Given passage:
══════════
In Junior school skirts are elasticated and flared. They make moving around the playground easy. Especially if one has a penchant for playing football. Youngest had such a skirt. It still fitted (and was within the regulation one inch of her knees). I am eco friendly. And tight. So I did not buy her a new Senior school skirt. Which are straight, have no waist adjustments and prevent ease of movement until they are a darn site higher than the regulation one inch maximum above the knee.

She got into trouble. Which if you know Youngest at all you will know throws her off for days.

I am not sure why Junior school skirts are so frowned upon. It has been suggested it is because they are easier to ‘look up’. Which in turn suggests to me a stern word about the ‘big stuff’ is required with all males in school. But I think it is probably just a ‘small stuff’ battle again. So Youngest is in trousers.

Any way back to socks. The school has a thing about ‘business attire’. I think black socks come under this. I believe this is wrong on a number of levels.
══════════
Saved data entries:
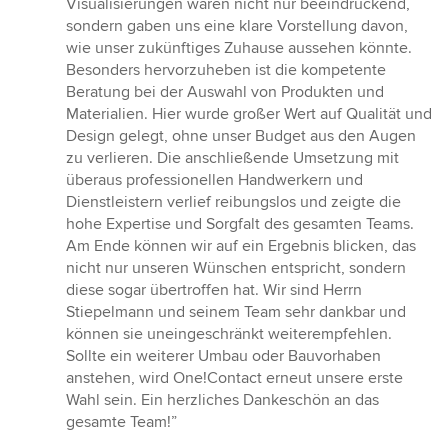
Visualisierungen waren nicht nur beeindruckend,
sondern gaben uns eine klare Vorstellung davon,
wie unser zukünftiges Zuhause aussehen könnte.
Besonders hervorzuheben ist die kompetente
Beratung bei der Auswahl von Produkten und
Materialien. Hier wurde großer Wert auf Qualität und
Design gelegt, ohne unser Budget aus den Augen
zu verlieren. Die anschließende Umsetzung mit
überaus professionellen Handwerkern und
Dienstleistern verlief reibungslos und zeigte die
hohe Expertise und Sorgfalt des gesamten Teams.
Am Ende können wir auf ein Ergebnis blicken, das
nicht nur unseren Wünschen entspricht, sondern
diese sogar übertroffen hat. Wir sind Herrn
Stiepelmann und seinem Team sehr dankbar und
können sie uneingeschränkt weiterempfehlen.
Sollte ein weiterer Umbau oder Bauvorhaben
anstehen, wird One!Contact erneut unsere erste
Wahl sein. Ein herzliches Dankeschön an das
gesamte Team!”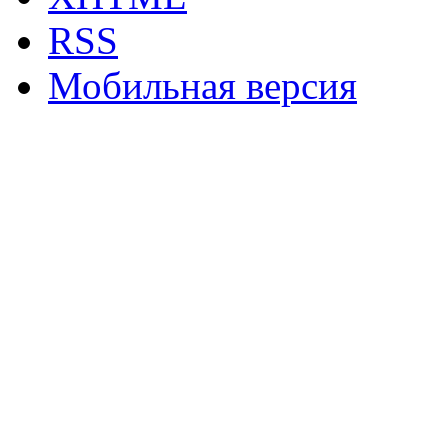
RSS
Мобильная версия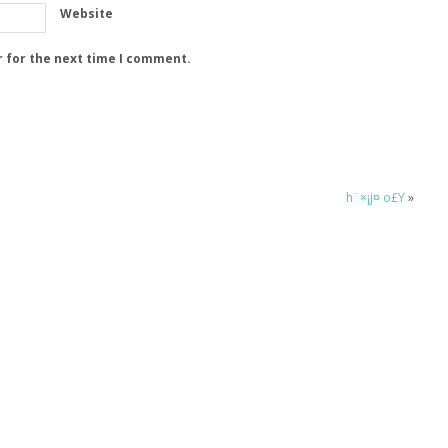
Website
r for the next time I comment.
h¨×¡j¤ o£Y
»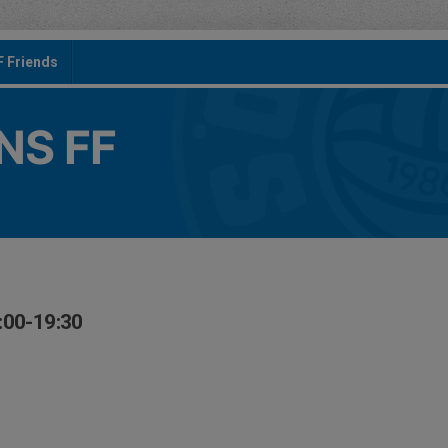
F Friends
S FF
:00-19:30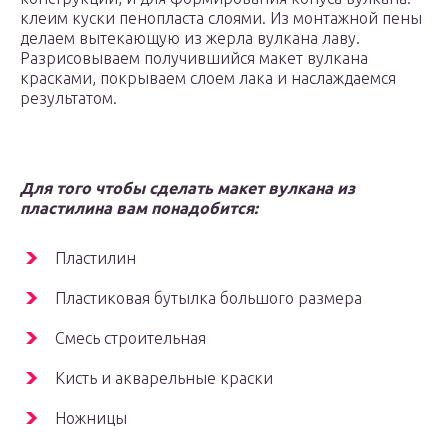
клеим куски пенопласта слоями. Из монтажной пены
делаем вытекающую из жерла вулкана лаву.
Разрисовываем получившийся макет вулкана
красками, покрываем слоем лака и наслаждаемся
результатом.
Для того чтобы сделать макет вулкана из
пластилина вам понадобится:
Пластилин
Пластиковая бутылка большого размера
Смесь строительная
Кисть и акварельные краски
Ножницы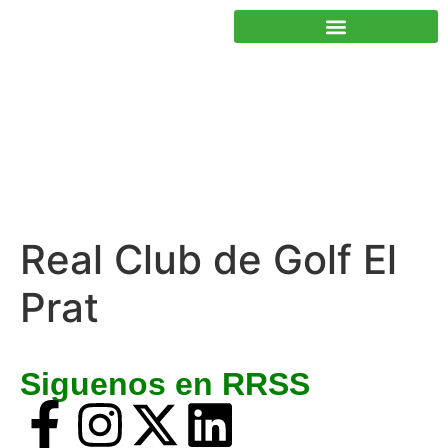
JUNTOS PODEMOS HACER MÁS
Real Club de Golf El
Prat
Siguenos en RRSS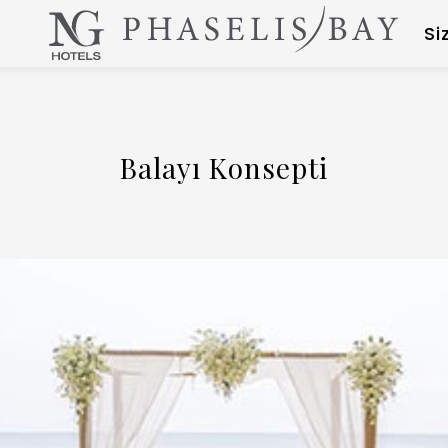
Si
Balayı Konsepti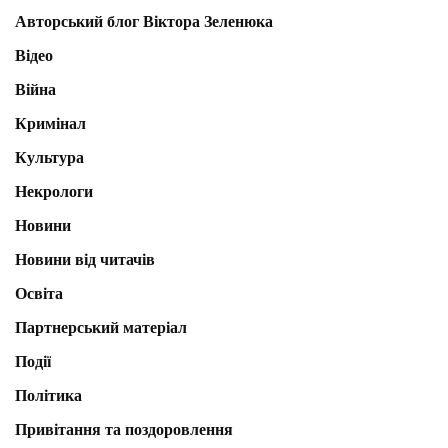
Авторський блог Віктора Зеленюка
Відео
Війна
Кримінал
Культура
Некрологи
Новини
Новини від читачів
Освіта
Партнерський матеріал
Події
Політика
Привітання та поздоровлення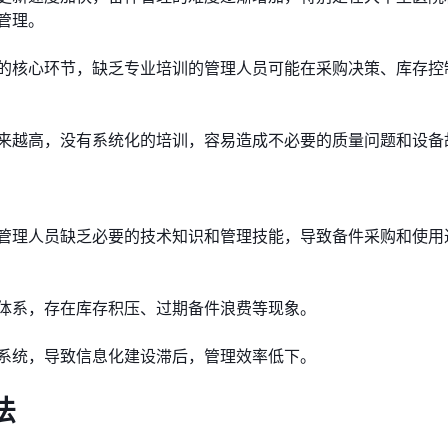
管理。
的核心环节，缺乏专业培训的管理人员可能在采购决策、库存控
来越高，没有系统化的培训，容易造成不必要的质量问题和设备
管理人员缺乏必要的技术知识和管理技能，导致备件采购和使用
体系，存在库存积压、过期备件浪费等现象。
系统，导致信息化建设滞后，管理效率低下。
法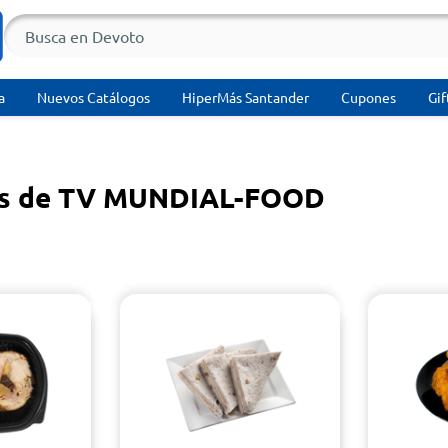
a
Nuevos Catálogos
HiperMás Santander
Cupones
Gif
os de TV MUNDIAL-FOOD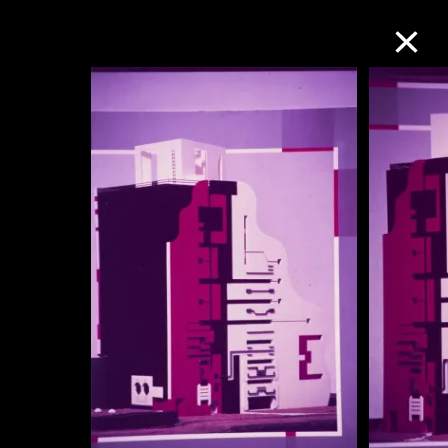
M+藏品
进一步筛选
搜索
关于M+藏品
探索世界顶级的二十及二十一世纪视觉
文化藏品。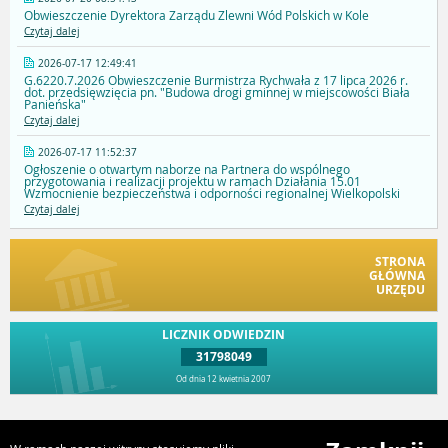
Obwieszczenie Dyrektora Zarządu Zlewni Wód Polskich w Kole
Czytaj dalej
2026-07-17 12:49:41
G.6220.7.2026 Obwieszczenie Burmistrza Rychwała z 17 lipca 2026 r.
dot. przedsięwzięcia pn. "Budowa drogi gminnej w miejscowości Biała
Panieńska"
Czytaj dalej
2026-07-17 11:52:37
Ogłoszenie o otwartym naborze na Partnera do wspólnego
przygotowania i realizacji projektu w ramach Działania 15.01
Wzmocnienie bezpieczeństwa i odporności regionalnej Wielkopolski
Czytaj dalej
STRONA
GŁÓWNA
URZĘDU
LICZNIK ODWIEDZIN
31798049
Od dnia 12 kwietnia 2007
Przejdź do góry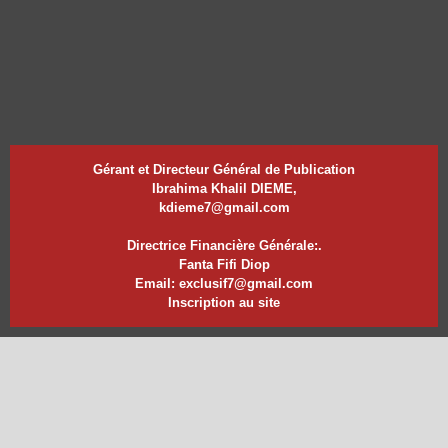
Gérant et Directeur Général de Publication
Ibrahima Khalil DIEME,
kdieme7@gmail.com
Directrice Financière Générale:.
Fanta Fifi Diop
Email: exclusif7@gmail.com
Inscription au site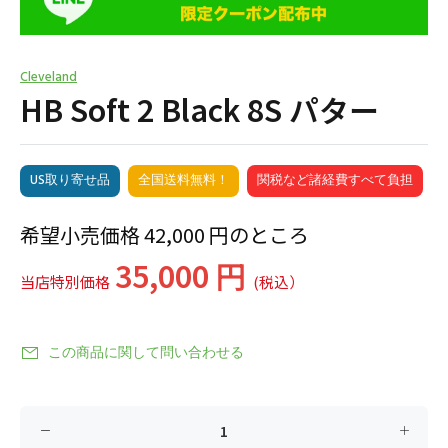
Cleveland
HB Soft 2 Black 8S パター
US取り寄せ品
全国送料無料！
関税など諸経費すべて負担
希望小売価格 42,000 円のところ
35,000 円
当店特別価格
(税込）
この商品に関して問い合わせる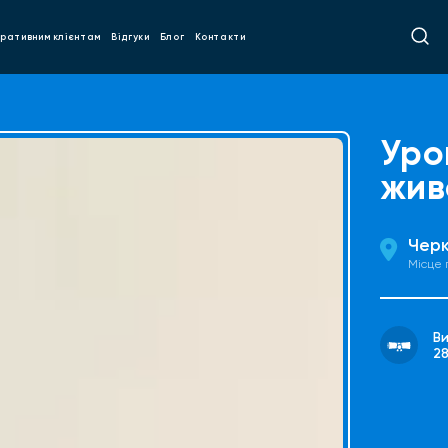
ративним клієнтам
Відгуки
Блог
Контакти
Уро
жив
Чер
Місце
В
2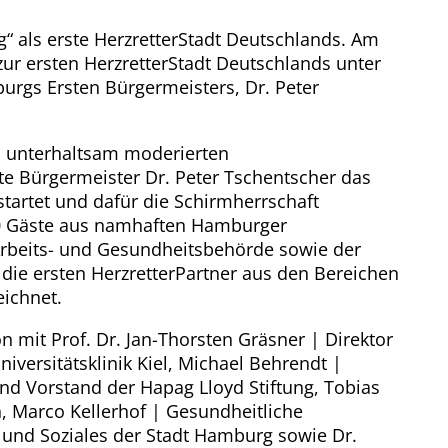
g“ als erste HerzretterStadt Deutschlands. Am
zur ersten HerzretterStadt Deutschlands unter
rgs Ersten Bürgermeisters, Dr. Peter
d unterhaltsam moderierten
te Bürgermeister Dr. Peter Tschentscher das
startet und dafür die Schirmherrschaft
 Gäste aus namhaften Hamburger
Arbeits- und Gesundheitsbehörde sowie der
die ersten HerzretterPartner aus den Bereichen
ichnet.
 mit Prof. Dr. Jan-Thorsten Gräsner | Direktor
niversitätsklinik Kiel, Michael Behrendt |
nd Vorstand der Hapag Lloyd Stiftung, Tobias
, Marco Kellerhof | Gesundheitliche
 und Soziales der Stadt Hamburg sowie Dr.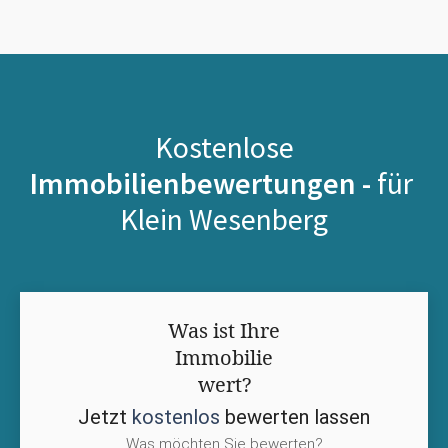
Kostenlose
Immobilienbewertungen -
für
Klein Wesenberg
Was ist Ihre
Immobilie
wert?
Jetzt
kostenlos
bewerten lassen
Was möchten Sie bewerten?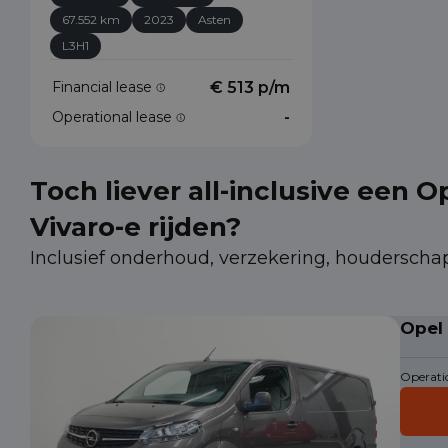
67.552 km
2023
Asten
L3H1
Financial lease
€ 513 p/m
Operational lease
-
Toch liever all-inclusive een O
Vivaro-e rijden?
Inclusief onderhoud, verzekering, houderscha
Opel
Operatio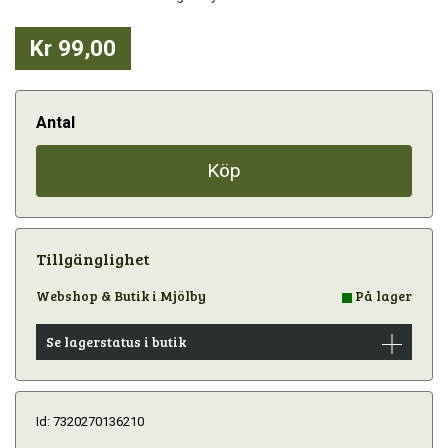
Kr 99,00
Antal
Köp
Tillgänglighet
Webshop & Butik i Mjölby
På lager
Se lagerstatus i butik
Id: 7320270136210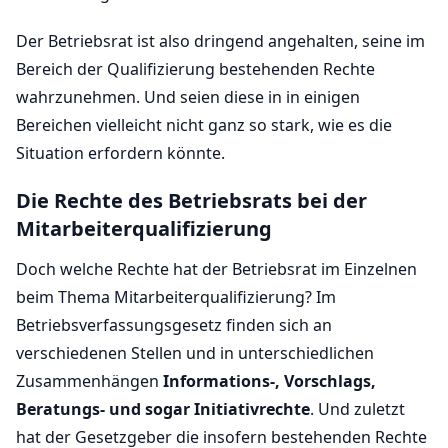
Der Betriebsrat ist also dringend angehalten, seine im
Bereich der Qualifizierung bestehenden Rechte
wahrzunehmen. Und seien diese in in einigen
Bereichen vielleicht nicht ganz so stark, wie es die
Situation erfordern könnte.
Die Rechte des Betriebsrats bei der
Mitarbeiterqualifizierung
Doch welche Rechte hat der Betriebsrat im Einzelnen
beim Thema Mitarbeiterqualifizierung? Im
Betriebsverfassungsgesetz finden sich an
verschiedenen Stellen und in unterschiedlichen
Zusammenhängen
Informations-, Vorschlags,
Beratungs- und sogar Initiativrechte
. Und zuletzt
hat der Gesetzgeber die insofern bestehenden Rechte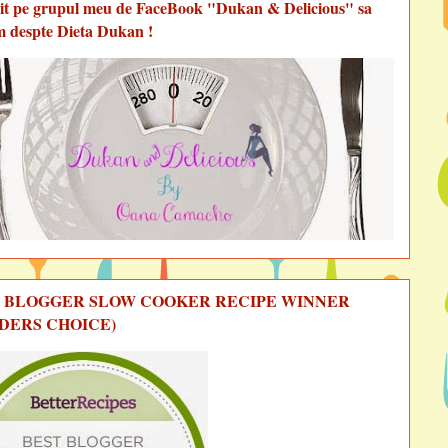
vit pe grupul meu de FaceBook "Dukan & Delicious" sa
m despte Dieta Dukan !
 BLOGGER SLOW COOKER RECIPE WINNER
DERS CHOICE)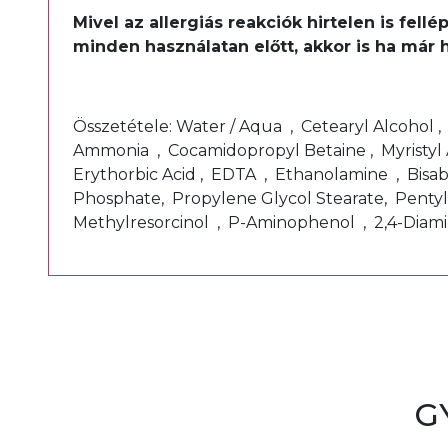
Mivel az allergiás reakciók hirtelen is fel
minden használatan előtt, akkor is ha már 
Összetétele: Water / Aqua , Cetearyl Alcohol 
Ammonia , Cocamidopropyl Betaine , Myristyl 
Erythorbic Acid , EDTA , Ethanolamine , Bisa
Phosphate, Propylene Glycol Stearate, Pentyl
Methylresorcinol , P-Aminophenol , 2,4-Dia
G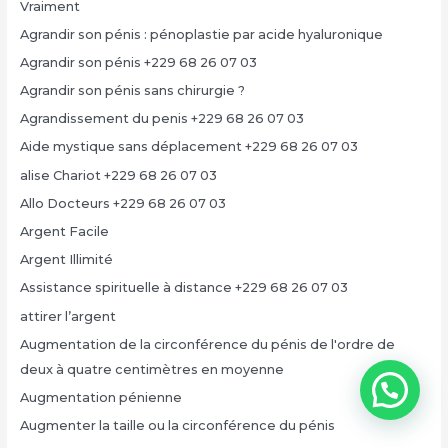
Vraiment
Agrandir son pénis : pénoplastie par acide hyaluronique
Agrandir son pénis +229 68 26 07 03
Agrandir son pénis sans chirurgie ?
Agrandissement du penis +229 68 26 07 03
Aide mystique sans déplacement +229 68 26 07 03
alise Chariot +229 68 26 07 03
Allo Docteurs +229 68 26 07 03
Argent Facile
Argent Illimité
Assistance spirituelle à distance +229 68 26 07 03
attirer l’argent
Augmentation de la circonférence du pénis de l'ordre de
deux à quatre centimètres en moyenne
Augmentation pénienne
Augmenter la taille ou la circonférence du pénis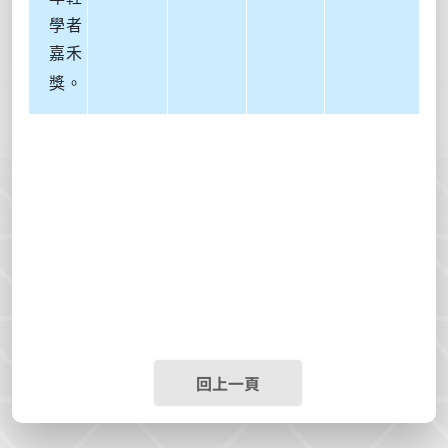
學者
嘉禾
獎。
回上一頁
══════════
Assigned task A:
Copy the portion of the passage on school uniform that begins with the words containing "I am not sure" and ends with "number of levels.".
Assigned task B:
Continue the passage on school uniform from its final sentence.

Task response A:
I am not sure why Junior school skirts are so frowned upon. It has been suggested it is because they are easier to ‘look up’. Which in turn suggests to me a stern word about the ‘big stuff’ is required with all males in school. But I think it is probably just a ‘small stuff’ battle again. So Youngest is in trousers.

Any way back to socks. The school has a thing about ‘business attire’. I think black socks come under this. I believe this is wrong on a number of levels.

Task response B:
One: not all children (and lets face it we are dealing with children here) aspire to ‘go into business’. What does that even mean? Investment banking? Are we saying that to make it in the world one needs to conform? Really? In an era where employers are crying out for creativity and original, critical and higher level thinking?

Two: business attire is not what it was. My husband works in a traditional business. He now has to hot desk. People wear shorts. He, the epitome of respectability and up tightness, has started wearing chinos and an open collared shirt to work. To be honest it shocked me. But this is how the world is changing. For the better. Otherwise we would all still be wearing bowler hats.

Three: I often see teachers at the school not in ‘business attire’. For instance tie and jacket less in the heat. And before the ‘summer uniform’ rule has been invoked. Shock. If you are going to enforce a banal rule all those in that institution need to up hold that rule. Or it isn’t a rule.

Four: artists should be artists, dramatists should be dramatists, musicians should be musicians. Athletes should be sweaty. Engineers should be oily. Etc. My son is an artist and a musician and a sports player and a biologist and a historian. Only some of those work well in a suit and tie.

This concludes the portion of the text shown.